**Directions:** In the entries below, find the line with "right elbow: (222, 572)" and print exactly every line from there up to and including the line with "right shoulder: (267, 384)", with no other lines.

::: Data

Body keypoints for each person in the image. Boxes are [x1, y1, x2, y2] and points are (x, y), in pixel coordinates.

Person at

::::::
::: Data

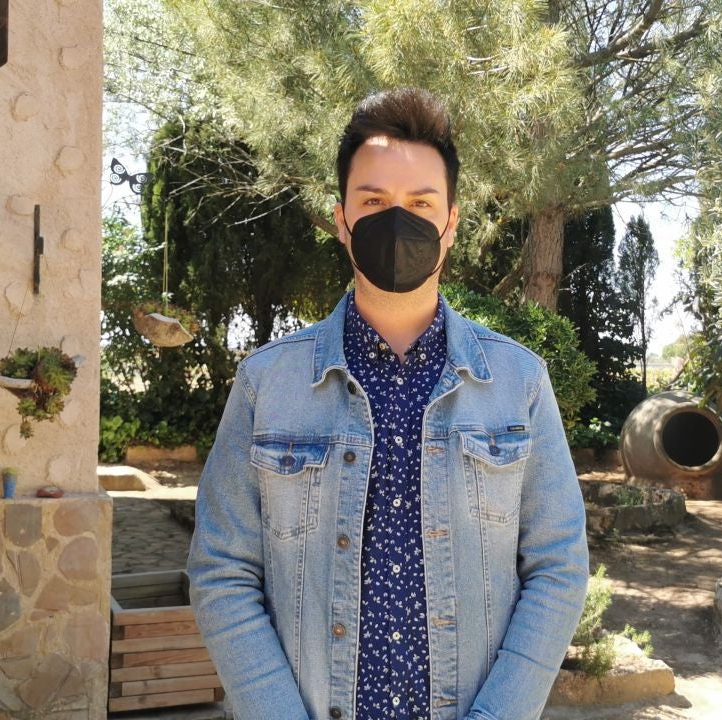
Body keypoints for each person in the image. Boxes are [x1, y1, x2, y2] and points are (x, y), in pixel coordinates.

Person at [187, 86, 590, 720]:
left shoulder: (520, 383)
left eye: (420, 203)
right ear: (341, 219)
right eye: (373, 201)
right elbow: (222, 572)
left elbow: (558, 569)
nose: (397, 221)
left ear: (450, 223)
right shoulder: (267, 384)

::::::

**Answer:**
right elbow: (222, 572)
left elbow: (558, 569)
nose: (397, 221)
left ear: (450, 223)
right shoulder: (267, 384)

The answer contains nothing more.